[Text-based hardware design files]
------
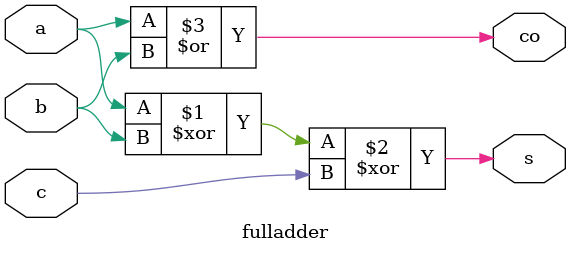
<source format=v>
`timescale 1ns / 1ps
module fulladder(a,b,c,s,co);
    input a,b,c;
    output s,co;
    assign s=a^b^c;
	 assign co=a|b;


endmodule

</source>
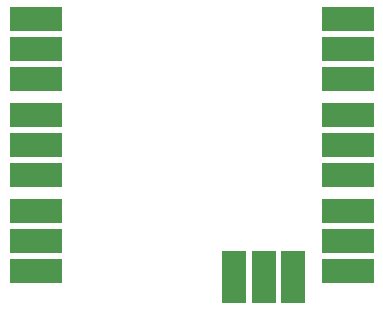
<source format=gbr>
%TF.GenerationSoftware,KiCad,Pcbnew,6.0.4-6f826c9f35~116~ubuntu20.04.1*%
%TF.CreationDate,2022-05-15T21:38:31+00:00*%
%TF.ProjectId,VLFANT01A,564c4641-4e54-4303-9141-2e6b69636164,rev?*%
%TF.SameCoordinates,Original*%
%TF.FileFunction,Paste,Top*%
%TF.FilePolarity,Positive*%
%FSLAX46Y46*%
G04 Gerber Fmt 4.6, Leading zero omitted, Abs format (unit mm)*
G04 Created by KiCad (PCBNEW 6.0.4-6f826c9f35~116~ubuntu20.04.1) date 2022-05-15 21:38:31*
%MOMM*%
%LPD*%
G01*
G04 APERTURE LIST*
%ADD10R,4.500000X2.100000*%
%ADD11R,2.100000X4.500000*%
G04 APERTURE END LIST*
D10*
%TO.C,J1*%
X12192000Y31456000D03*
X12192000Y28956000D03*
X12192000Y26456000D03*
%TD*%
%TO.C,J2*%
X12192000Y18328000D03*
X12192000Y20828000D03*
X12192000Y23328000D03*
%TD*%
%TO.C,J3*%
X12192000Y10200000D03*
X12192000Y12700000D03*
X12192000Y15200000D03*
%TD*%
%TO.C,J4*%
X38608000Y31456000D03*
X38608000Y28956000D03*
X38608000Y26456000D03*
%TD*%
%TO.C,J5*%
X38608000Y23328000D03*
X38608000Y20828000D03*
X38608000Y18328000D03*
%TD*%
%TO.C,J6*%
X38608000Y15200000D03*
X38608000Y12700000D03*
X38608000Y10200000D03*
%TD*%
D11*
%TO.C,J8*%
X28996000Y9652000D03*
X31496000Y9652000D03*
X33996000Y9652000D03*
%TD*%
M02*

</source>
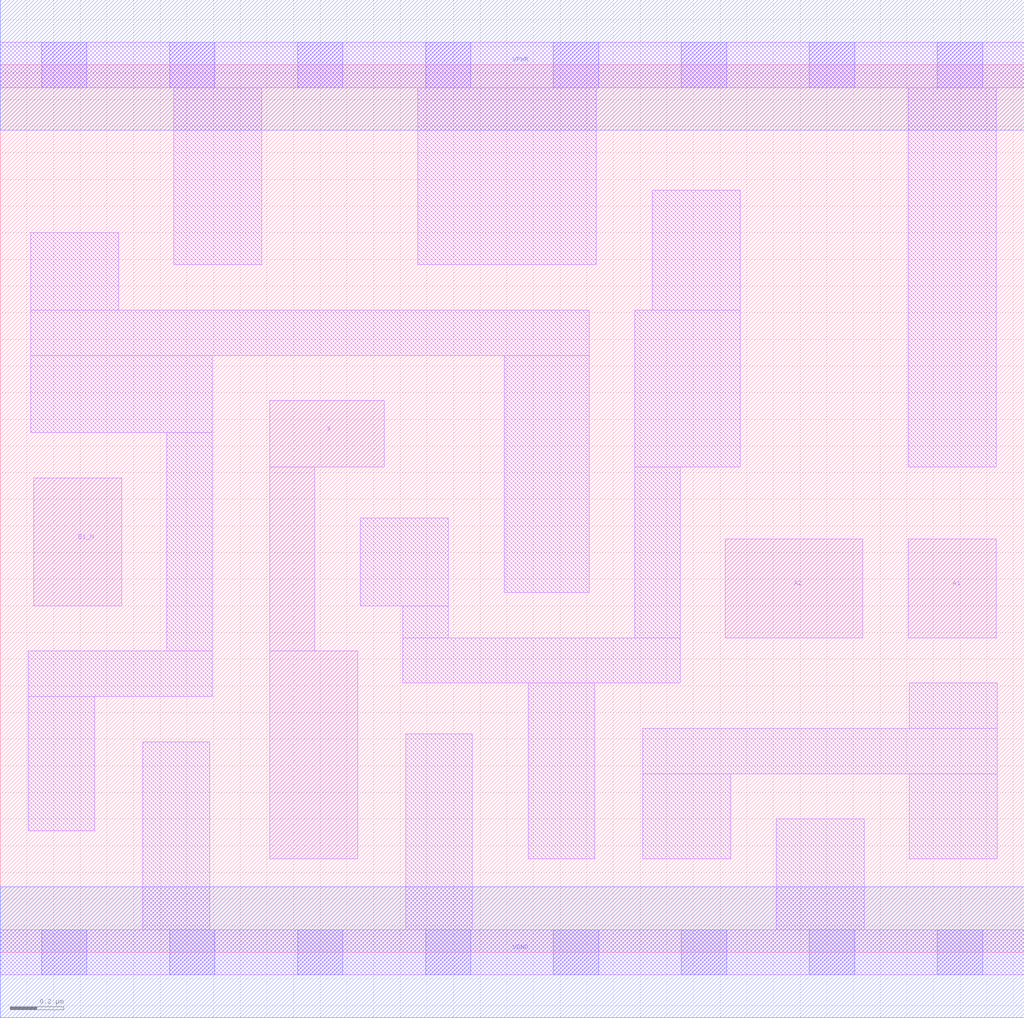
<source format=lef>
# Copyright 2020 The SkyWater PDK Authors
#
# Licensed under the Apache License, Version 2.0 (the "License");
# you may not use this file except in compliance with the License.
# You may obtain a copy of the License at
#
#     https://www.apache.org/licenses/LICENSE-2.0
#
# Unless required by applicable law or agreed to in writing, software
# distributed under the License is distributed on an "AS IS" BASIS,
# WITHOUT WARRANTIES OR CONDITIONS OF ANY KIND, either express or implied.
# See the License for the specific language governing permissions and
# limitations under the License.
#
# SPDX-License-Identifier: Apache-2.0

VERSION 5.5 ;
NAMESCASESENSITIVE ON ;
BUSBITCHARS "[]" ;
DIVIDERCHAR "/" ;
MACRO sky130_fd_sc_ls__o21ba_2
  CLASS CORE ;
  SOURCE USER ;
  ORIGIN  0.000000  0.000000 ;
  SIZE  3.840000 BY  3.330000 ;
  SYMMETRY X Y ;
  SITE unit ;
  PIN A1
    ANTENNAGATEAREA  0.261000 ;
    DIRECTION INPUT ;
    USE SIGNAL ;
    PORT
      LAYER li1 ;
        RECT 3.405000 1.180000 3.735000 1.550000 ;
    END
  END A1
  PIN A2
    ANTENNAGATEAREA  0.261000 ;
    DIRECTION INPUT ;
    USE SIGNAL ;
    PORT
      LAYER li1 ;
        RECT 2.720000 1.180000 3.235000 1.550000 ;
    END
  END A2
  PIN B1_N
    ANTENNAGATEAREA  0.208000 ;
    DIRECTION INPUT ;
    USE SIGNAL ;
    PORT
      LAYER li1 ;
        RECT 0.125000 1.300000 0.455000 1.780000 ;
    END
  END B1_N
  PIN X
    ANTENNADIFFAREA  0.543200 ;
    DIRECTION OUTPUT ;
    USE SIGNAL ;
    PORT
      LAYER li1 ;
        RECT 1.010000 0.350000 1.340000 1.130000 ;
        RECT 1.010000 1.130000 1.180000 1.820000 ;
        RECT 1.010000 1.820000 1.440000 2.070000 ;
    END
  END X
  PIN VGND
    DIRECTION INOUT ;
    SHAPE ABUTMENT ;
    USE GROUND ;
    PORT
      LAYER met1 ;
        RECT 0.000000 -0.245000 3.840000 0.245000 ;
    END
  END VGND
  PIN VNB
    DIRECTION INOUT ;
    USE GROUND ;
    PORT
    END
  END VNB
  PIN VPB
    DIRECTION INOUT ;
    USE POWER ;
    PORT
    END
  END VPB
  PIN VPWR
    DIRECTION INOUT ;
    SHAPE ABUTMENT ;
    USE POWER ;
    PORT
      LAYER met1 ;
        RECT 0.000000 3.085000 3.840000 3.575000 ;
    END
  END VPWR
  OBS
    LAYER li1 ;
      RECT 0.000000 -0.085000 3.840000 0.085000 ;
      RECT 0.000000  3.245000 3.840000 3.415000 ;
      RECT 0.105000  0.455000 0.355000 0.960000 ;
      RECT 0.105000  0.960000 0.795000 1.130000 ;
      RECT 0.115000  1.950000 0.795000 2.240000 ;
      RECT 0.115000  2.240000 2.210000 2.410000 ;
      RECT 0.115000  2.410000 0.445000 2.700000 ;
      RECT 0.535000  0.085000 0.785000 0.790000 ;
      RECT 0.625000  1.130000 0.795000 1.950000 ;
      RECT 0.650000  2.580000 0.980000 3.245000 ;
      RECT 1.350000  1.300000 1.680000 1.630000 ;
      RECT 1.510000  1.010000 2.550000 1.180000 ;
      RECT 1.510000  1.180000 1.680000 1.300000 ;
      RECT 1.520000  0.085000 1.770000 0.820000 ;
      RECT 1.565000  2.580000 2.235000 3.245000 ;
      RECT 1.890000  1.350000 2.210000 2.240000 ;
      RECT 1.980000  0.350000 2.230000 1.010000 ;
      RECT 2.380000  1.180000 2.550000 1.820000 ;
      RECT 2.380000  1.820000 2.775000 2.410000 ;
      RECT 2.410000  0.350000 2.740000 0.670000 ;
      RECT 2.410000  0.670000 3.740000 0.840000 ;
      RECT 2.445000  2.410000 2.775000 2.860000 ;
      RECT 2.910000  0.085000 3.240000 0.500000 ;
      RECT 3.405000  1.820000 3.735000 3.245000 ;
      RECT 3.410000  0.350000 3.740000 0.670000 ;
      RECT 3.410000  0.840000 3.740000 1.010000 ;
    LAYER mcon ;
      RECT 0.155000 -0.085000 0.325000 0.085000 ;
      RECT 0.155000  3.245000 0.325000 3.415000 ;
      RECT 0.635000 -0.085000 0.805000 0.085000 ;
      RECT 0.635000  3.245000 0.805000 3.415000 ;
      RECT 1.115000 -0.085000 1.285000 0.085000 ;
      RECT 1.115000  3.245000 1.285000 3.415000 ;
      RECT 1.595000 -0.085000 1.765000 0.085000 ;
      RECT 1.595000  3.245000 1.765000 3.415000 ;
      RECT 2.075000 -0.085000 2.245000 0.085000 ;
      RECT 2.075000  3.245000 2.245000 3.415000 ;
      RECT 2.555000 -0.085000 2.725000 0.085000 ;
      RECT 2.555000  3.245000 2.725000 3.415000 ;
      RECT 3.035000 -0.085000 3.205000 0.085000 ;
      RECT 3.035000  3.245000 3.205000 3.415000 ;
      RECT 3.515000 -0.085000 3.685000 0.085000 ;
      RECT 3.515000  3.245000 3.685000 3.415000 ;
  END
END sky130_fd_sc_ls__o21ba_2
END LIBRARY

</source>
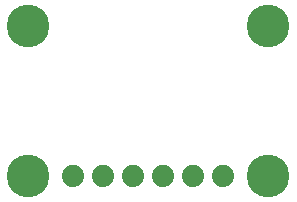
<source format=gbr>
G04 EAGLE Gerber RS-274X export*
G75*
%MOMM*%
%FSLAX34Y34*%
%LPD*%
%INSoldermask Bottom*%
%IPPOS*%
%AMOC8*
5,1,8,0,0,1.08239X$1,22.5*%
G01*
%ADD10C,1.879600*%
%ADD11C,3.617600*%


D10*
X63500Y25400D03*
X88900Y25400D03*
X114300Y25400D03*
X139700Y25400D03*
X165100Y25400D03*
X190500Y25400D03*
D11*
X25400Y152400D03*
X228600Y152400D03*
X25400Y25400D03*
X228600Y25400D03*
M02*

</source>
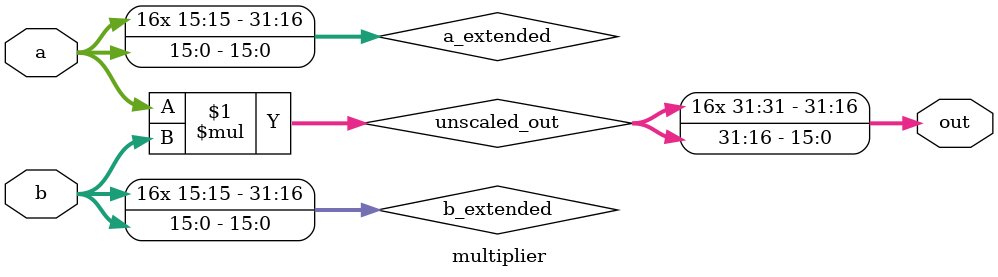
<source format=sv>
module multiplier #(
  parameter int A_WIDTH = 16,
  parameter int B_WIDTH = 16,
  parameter int OUT_WIDTH = A_WIDTH + B_WIDTH,
  parameter int OUT_SCALE = 16
  )
  (
  input logic signed [A_WIDTH-1:0] a,
  input logic signed [B_WIDTH-1:0] b,
  output logic signed [OUT_WIDTH-1:0] out);

  localparam INTERMEDIATE_WIDTH = A_WIDTH + B_WIDTH;

  logic signed [INTERMEDIATE_WIDTH-1:0] a_extended;
  assign a_extended = a;
  logic signed [INTERMEDIATE_WIDTH-1:0] b_extended;
  assign b_extended = b;
  logic signed [INTERMEDIATE_WIDTH-1:0] unscaled_out;
  assign unscaled_out = a*b;

  assign out = unscaled_out >>> OUT_SCALE;

endmodule

</source>
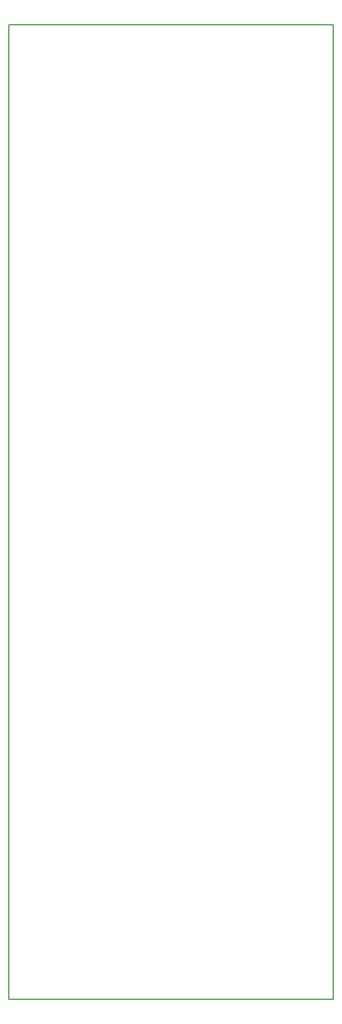
<source format=gbr>
%TF.GenerationSoftware,KiCad,Pcbnew,(6.0.11)*%
%TF.CreationDate,2023-04-04T20:38:18-04:00*%
%TF.ProjectId,ProtogenBackpackPCB,50726f74-6f67-4656-9e42-61636b706163,rev?*%
%TF.SameCoordinates,Original*%
%TF.FileFunction,Profile,NP*%
%FSLAX46Y46*%
G04 Gerber Fmt 4.6, Leading zero omitted, Abs format (unit mm)*
G04 Created by KiCad (PCBNEW (6.0.11)) date 2023-04-04 20:38:18*
%MOMM*%
%LPD*%
G01*
G04 APERTURE LIST*
%TA.AperFunction,Profile*%
%ADD10C,0.150000*%
%TD*%
G04 APERTURE END LIST*
D10*
X114300000Y-25400000D02*
X164300000Y-25400000D01*
X164300000Y-25400000D02*
X164300000Y-175400000D01*
X164300000Y-175400000D02*
X114300000Y-175400000D01*
X114300000Y-175400000D02*
X114300000Y-25400000D01*
M02*

</source>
------
— YOUR INSTRUCTIONS —
The lines above, starting at the one with "RECT 0.125000 1.300000" and ending at the one with "0.795000 2.240000 ;", are the only ones to return, exactly as written.

— SOLUTION TO THIS PROBLEM —
        RECT 0.125000 1.300000 0.455000 1.780000 ;
    END
  END B1_N
  PIN X
    ANTENNADIFFAREA  0.543200 ;
    DIRECTION OUTPUT ;
    USE SIGNAL ;
    PORT
      LAYER li1 ;
        RECT 1.010000 0.350000 1.340000 1.130000 ;
        RECT 1.010000 1.130000 1.180000 1.820000 ;
        RECT 1.010000 1.820000 1.440000 2.070000 ;
    END
  END X
  PIN VGND
    DIRECTION INOUT ;
    SHAPE ABUTMENT ;
    USE GROUND ;
    PORT
      LAYER met1 ;
        RECT 0.000000 -0.245000 3.840000 0.245000 ;
    END
  END VGND
  PIN VNB
    DIRECTION INOUT ;
    USE GROUND ;
    PORT
    END
  END VNB
  PIN VPB
    DIRECTION INOUT ;
    USE POWER ;
    PORT
    END
  END VPB
  PIN VPWR
    DIRECTION INOUT ;
    SHAPE ABUTMENT ;
    USE POWER ;
    PORT
      LAYER met1 ;
        RECT 0.000000 3.085000 3.840000 3.575000 ;
    END
  END VPWR
  OBS
    LAYER li1 ;
      RECT 0.000000 -0.085000 3.840000 0.085000 ;
      RECT 0.000000  3.245000 3.840000 3.415000 ;
      RECT 0.105000  0.455000 0.355000 0.960000 ;
      RECT 0.105000  0.960000 0.795000 1.130000 ;
      RECT 0.115000  1.950000 0.795000 2.240000 ;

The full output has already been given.